"Una Rosa Blu"

di Michele Zarrillo

tratto dall'album Le Occasioni Dell'amore (Cd 1)

 

 

 

 

 

Una rosa blu sulla pelle tua

mi ricordi Londra snob e bionda con un filo di follia

dicono di te... pare che ci stai

che ti scaldi presto che poi tutto il resto e non ti leghi mai

ma se fossi mia io ti legherei

con un laccio al cuore che ti faccia male quando te ne vai.

Io sulla pelle io te lo scriverei

che mi piaci perché sei come sei

col tatuaggio con quella rosa blu

che è il tuo coraggio e la tua risorsa in più.

E ti racconto di me di lei ma chi se ne frega

ma si doveva andare andare così

e non mi accorgo nemmeno che vuol dire ti amo

che si è aperta di più la rosa sul tuo seno.

 

Una rosa blu che non va più via

dolce e un po' perversa come un po' diversa è la tua fantasia

una rosa blu come non ce n'è

ma una cosa rara sono io stasera che la chiedo a te.

 

Io sulla pelle io me lo scriverei

l'amore in macchina no non c'è magia

un tatuaggio perché va dove vai

al mare o dove si può purché scappare via.

E mi racconto di te di lei ma chi se ne frega

ma si doveva andare andare così

e non mi accorgo nemmeno che ti ho detto ti amo

quando si apre sul seno la tua rosa blu.

 

Se fossi mia ti legherei... ma un laccio al cuore non ci sei

al mare o dove c'eri tu mi punge la tua rosa blu

dolce e un po' perversa è la tua fantasia.

Ma una rosa blu sulla pelle mia

me ne accorgo adesso, passo dopo passo

che non va più via.

 

 

Avete mai visto una rosa blu? Beh, più che il colore, io personalmente sono attratto dalla magia in sé di questo fiore.

Michele Zarrillo di questa rosa ha fatto il simbolo dell’amore, un amore speciale.

L’artista parla di una rosa blu che sfiora la pelle di un’affascinante donna, che gli riporta alla mente il ricordo di una "Londra snob e bionda con un filo di follia". La gente dice che questa donna sia una donna dai facili costumi, che non intende legarsi, ma che se solo fosse sua lui legherebbe a sé con questa rosa blu, che è appunto il suo sigillo d’amore.

La rosa tuttavia non è solo il simbolo di questo romanzesco amore, ma è anche il tatuaggio della misteriosa donna, che le dona "coraggio" ed è "una risorsa in più".

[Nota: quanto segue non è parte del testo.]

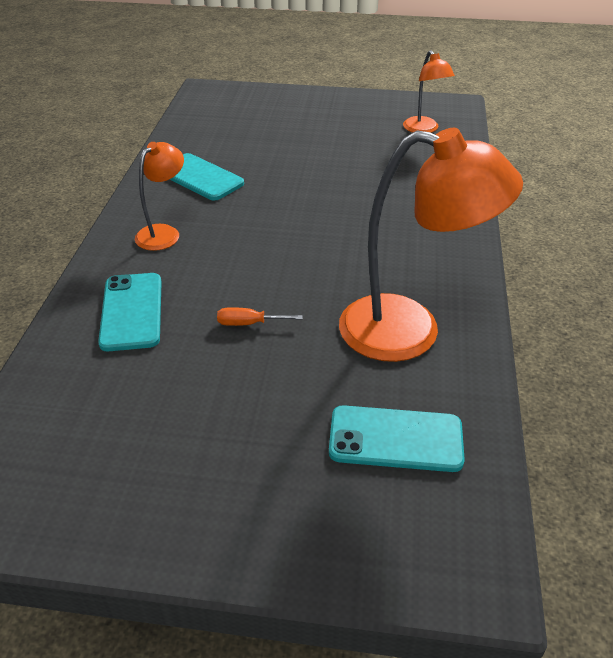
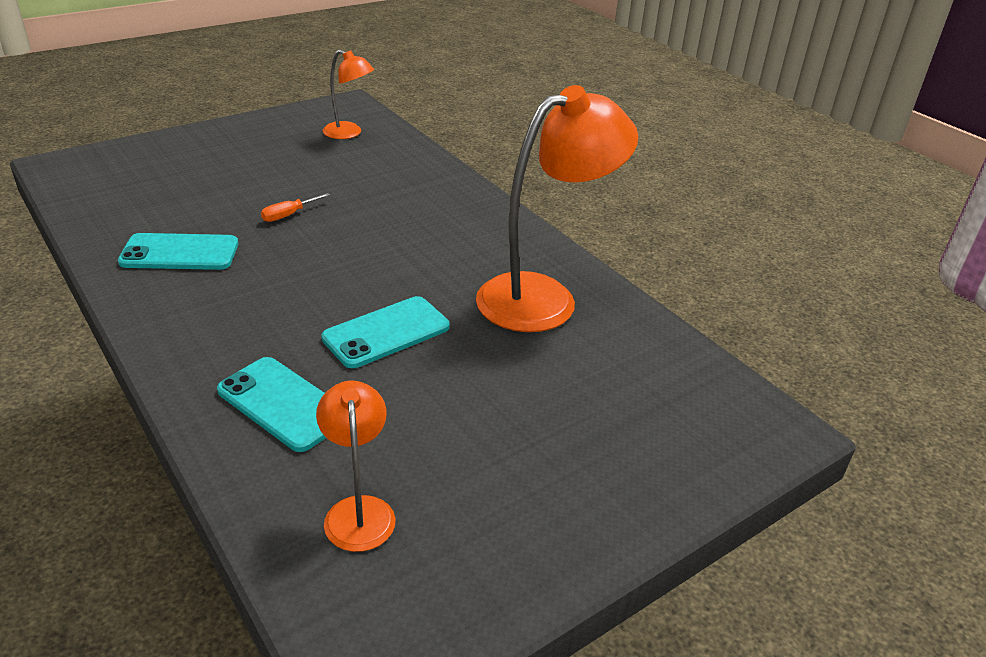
camera: 45 degrees left, 5 degrees down
(164, 233) = (213, 320): orange lamp -> orange lamp (358, 510)
(249, 323) = (411, 356): orange screwdriver -> orange screwdriver (289, 215)
(395, 439) = (631, 377): turquoise phone -> turquoise phone (386, 333)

Lui le racconta di sé, e di un amore passato, cosa poco importante visto che ora c'è lei nella sua vita. "E non si accorge nemmeno che vuol dire ti amo, che si è aperta di più la rosa sul suo seno”, immagine che sta a simboleggiare il tempo perso dietro a quell'amore sbagliato, mentre ora dinnanzi a lui c’è la donna che vorrebbe e che nemmeno si accorge che la rosa sta fiorendo, che si sta aprendo nello stesso modo in cui l'amore sta sbocciando nel suo cuore.

Quando Zarrillo ci dice che non c’è magia "nell’amore in macchina", esterna tutta la sua passione e tutta la dolcezza che solo da un vero amore possono nascere. E se lei fosse sua la legherebbe "con un laccio al cuore", perché tanto la ama, ma tanta è anche la paura di perderla.

Ormai quella rosa blu è "sulla pelle sua", è una rosa, o meglio un amore, che è entrato "passo dopo passo, e che ora non và più via", come appunto un tatuaggio sulla pelle che resta indelebile!